George Osborne has rejected calls from the right-wing of the Conservative Party that he administer "shock therapy" to the economy in order to kickstart growth.
The chancellor came under pressure in the run-up to his Budget from the left, including Vince Cable, to borrow more to invest and from the right to impose deeper spending cuts as well as cut taxes.
However Osborne ignored both pieces of advice and decided to stick to his present course. Appearing before the Treasury committee today to explain his decisions, the chancellor said is approach was "the right one" and said there was no Plan B or even Plan C.
"Have our GDP numbers come in below what we hoped for a couple years ago? Yes it has," he admitted. "But there is not a single G7 finance minister who wouldn't say the same thing."

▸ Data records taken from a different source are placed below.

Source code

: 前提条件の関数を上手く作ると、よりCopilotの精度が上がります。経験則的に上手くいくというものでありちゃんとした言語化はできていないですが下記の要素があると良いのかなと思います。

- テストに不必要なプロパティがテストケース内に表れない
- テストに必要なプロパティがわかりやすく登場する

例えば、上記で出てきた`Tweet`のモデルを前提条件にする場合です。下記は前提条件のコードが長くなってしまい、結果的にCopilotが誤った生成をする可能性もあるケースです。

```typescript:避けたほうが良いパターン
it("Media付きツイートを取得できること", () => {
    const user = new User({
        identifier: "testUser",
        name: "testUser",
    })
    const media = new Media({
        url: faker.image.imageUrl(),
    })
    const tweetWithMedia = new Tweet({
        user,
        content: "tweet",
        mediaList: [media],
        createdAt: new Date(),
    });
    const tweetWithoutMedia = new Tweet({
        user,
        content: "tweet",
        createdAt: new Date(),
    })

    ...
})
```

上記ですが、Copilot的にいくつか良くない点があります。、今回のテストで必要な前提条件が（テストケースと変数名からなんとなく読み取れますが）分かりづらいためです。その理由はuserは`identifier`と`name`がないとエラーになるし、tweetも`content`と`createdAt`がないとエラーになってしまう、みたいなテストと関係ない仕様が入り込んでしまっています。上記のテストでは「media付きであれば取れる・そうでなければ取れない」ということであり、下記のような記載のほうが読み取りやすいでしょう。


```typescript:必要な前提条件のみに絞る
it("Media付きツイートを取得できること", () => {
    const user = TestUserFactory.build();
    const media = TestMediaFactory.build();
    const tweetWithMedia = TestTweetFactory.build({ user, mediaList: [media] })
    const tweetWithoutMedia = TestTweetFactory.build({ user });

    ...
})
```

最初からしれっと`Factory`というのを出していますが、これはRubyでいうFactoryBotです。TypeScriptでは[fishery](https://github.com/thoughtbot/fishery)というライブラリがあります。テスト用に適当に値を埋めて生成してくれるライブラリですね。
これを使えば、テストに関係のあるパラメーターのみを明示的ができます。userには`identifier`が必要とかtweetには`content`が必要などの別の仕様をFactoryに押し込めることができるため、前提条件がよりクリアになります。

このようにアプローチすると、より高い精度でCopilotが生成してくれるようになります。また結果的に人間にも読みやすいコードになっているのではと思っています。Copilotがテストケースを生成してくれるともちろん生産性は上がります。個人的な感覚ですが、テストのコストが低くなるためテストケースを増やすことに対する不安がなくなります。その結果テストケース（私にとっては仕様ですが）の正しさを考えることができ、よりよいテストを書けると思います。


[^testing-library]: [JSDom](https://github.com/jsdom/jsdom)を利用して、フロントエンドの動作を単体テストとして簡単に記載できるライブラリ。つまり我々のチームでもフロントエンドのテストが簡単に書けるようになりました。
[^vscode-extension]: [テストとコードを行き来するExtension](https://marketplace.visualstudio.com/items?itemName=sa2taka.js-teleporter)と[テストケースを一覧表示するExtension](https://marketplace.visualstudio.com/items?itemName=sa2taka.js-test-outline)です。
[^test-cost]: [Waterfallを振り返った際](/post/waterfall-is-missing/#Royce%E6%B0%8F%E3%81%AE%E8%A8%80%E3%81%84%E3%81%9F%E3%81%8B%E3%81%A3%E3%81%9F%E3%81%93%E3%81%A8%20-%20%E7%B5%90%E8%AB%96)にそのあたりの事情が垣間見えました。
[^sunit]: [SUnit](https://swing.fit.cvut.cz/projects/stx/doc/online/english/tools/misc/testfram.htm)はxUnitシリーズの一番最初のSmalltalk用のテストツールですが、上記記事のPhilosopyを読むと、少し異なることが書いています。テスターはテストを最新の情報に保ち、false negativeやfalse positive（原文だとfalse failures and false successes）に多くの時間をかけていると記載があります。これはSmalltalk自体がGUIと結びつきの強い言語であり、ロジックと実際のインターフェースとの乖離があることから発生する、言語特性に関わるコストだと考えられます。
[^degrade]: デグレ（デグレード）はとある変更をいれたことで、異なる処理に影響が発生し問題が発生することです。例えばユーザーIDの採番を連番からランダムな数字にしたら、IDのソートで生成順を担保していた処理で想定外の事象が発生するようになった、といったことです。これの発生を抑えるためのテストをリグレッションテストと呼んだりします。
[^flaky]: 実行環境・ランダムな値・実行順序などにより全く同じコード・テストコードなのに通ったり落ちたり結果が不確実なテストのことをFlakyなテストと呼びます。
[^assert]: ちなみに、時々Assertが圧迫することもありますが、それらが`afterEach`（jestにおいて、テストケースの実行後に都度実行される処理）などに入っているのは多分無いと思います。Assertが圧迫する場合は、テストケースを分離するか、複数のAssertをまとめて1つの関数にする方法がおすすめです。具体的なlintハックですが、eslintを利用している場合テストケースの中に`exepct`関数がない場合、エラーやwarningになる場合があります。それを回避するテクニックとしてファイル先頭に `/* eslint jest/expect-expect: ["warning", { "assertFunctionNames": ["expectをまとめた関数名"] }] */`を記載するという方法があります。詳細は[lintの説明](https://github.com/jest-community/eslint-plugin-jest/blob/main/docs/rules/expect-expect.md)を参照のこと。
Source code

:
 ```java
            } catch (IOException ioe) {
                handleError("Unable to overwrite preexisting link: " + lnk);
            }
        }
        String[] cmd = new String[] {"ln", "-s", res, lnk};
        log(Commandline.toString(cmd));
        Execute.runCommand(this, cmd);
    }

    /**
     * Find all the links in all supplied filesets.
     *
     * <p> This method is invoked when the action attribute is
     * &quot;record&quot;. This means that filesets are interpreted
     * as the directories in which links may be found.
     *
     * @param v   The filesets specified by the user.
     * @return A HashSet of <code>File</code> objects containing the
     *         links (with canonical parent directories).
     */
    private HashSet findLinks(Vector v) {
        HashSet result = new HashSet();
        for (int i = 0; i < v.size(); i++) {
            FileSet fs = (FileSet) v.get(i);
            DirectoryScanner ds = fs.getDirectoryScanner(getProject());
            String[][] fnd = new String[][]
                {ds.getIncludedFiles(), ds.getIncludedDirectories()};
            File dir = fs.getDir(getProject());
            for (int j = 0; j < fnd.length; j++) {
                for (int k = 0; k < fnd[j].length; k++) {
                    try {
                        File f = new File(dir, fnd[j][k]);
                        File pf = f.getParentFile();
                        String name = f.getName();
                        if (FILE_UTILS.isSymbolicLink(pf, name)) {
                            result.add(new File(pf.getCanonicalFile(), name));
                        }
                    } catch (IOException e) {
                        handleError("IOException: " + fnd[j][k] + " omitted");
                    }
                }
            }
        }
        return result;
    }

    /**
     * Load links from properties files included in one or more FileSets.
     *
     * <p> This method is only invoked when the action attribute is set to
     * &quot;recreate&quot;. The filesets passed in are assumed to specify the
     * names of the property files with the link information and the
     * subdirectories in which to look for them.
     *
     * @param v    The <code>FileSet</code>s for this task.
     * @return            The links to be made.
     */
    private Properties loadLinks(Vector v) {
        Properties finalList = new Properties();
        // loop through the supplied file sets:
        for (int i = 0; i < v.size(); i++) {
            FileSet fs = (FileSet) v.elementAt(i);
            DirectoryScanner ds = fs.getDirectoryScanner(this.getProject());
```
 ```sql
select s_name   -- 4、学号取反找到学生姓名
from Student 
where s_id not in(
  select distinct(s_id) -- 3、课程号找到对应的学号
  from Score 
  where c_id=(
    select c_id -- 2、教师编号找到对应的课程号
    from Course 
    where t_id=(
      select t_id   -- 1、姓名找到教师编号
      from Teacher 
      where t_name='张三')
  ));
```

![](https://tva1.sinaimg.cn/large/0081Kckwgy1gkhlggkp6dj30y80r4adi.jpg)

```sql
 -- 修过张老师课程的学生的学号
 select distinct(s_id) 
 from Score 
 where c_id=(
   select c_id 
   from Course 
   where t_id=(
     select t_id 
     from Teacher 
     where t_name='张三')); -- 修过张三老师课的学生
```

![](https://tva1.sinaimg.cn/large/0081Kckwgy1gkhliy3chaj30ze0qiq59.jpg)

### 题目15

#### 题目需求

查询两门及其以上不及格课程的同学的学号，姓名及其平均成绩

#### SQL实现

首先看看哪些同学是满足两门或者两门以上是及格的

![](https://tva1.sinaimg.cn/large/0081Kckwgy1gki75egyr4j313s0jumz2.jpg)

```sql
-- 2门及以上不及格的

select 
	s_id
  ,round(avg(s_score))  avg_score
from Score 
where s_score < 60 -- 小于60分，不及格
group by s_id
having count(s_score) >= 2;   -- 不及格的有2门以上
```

"There are a set of people who believe, they tend to believe this in good times and bad, the answer to both good years and bad is more public spending," he said.
In advance of the Budget, three former members of the Bank of England’s Monetary Policy Committee (MPC) launched a scathing attack on Osborne’s handling of the economy.
Speaking to The Huffington Post UK, economists Sushil Wadhwani, Adam Posen and David Blanchflower called the chancellor’s austerity measures "premature", “self-defeating” and "completely at odds with economic theory".
They argued that the UK is now in the midst of a Japanese-style 'lost decade' of economic stagnation and high unemployment.
However Osborne said following that advice would put at risk the UK's ability to "command the confidence of the rest of the world".
"This is not an academic exercise, this is a real time exercise involving real people and real jobs, I am not prepared to take big risks on the basis of particular academic theories," he said.
And the chancellor equally rejected calls from the right, implicitly including many of his own backbench MPs, that he should be more radical and cut spending and taxes even more.
"I equally get from some right-wing economist the argument we should have shock therapy for the British economy, I would argue the British economy has had enough shock therapy, three or four years ago," he said.
"If there was some magic solution to the problems this economy, or any of the other western economies face, I am sure it would have been found."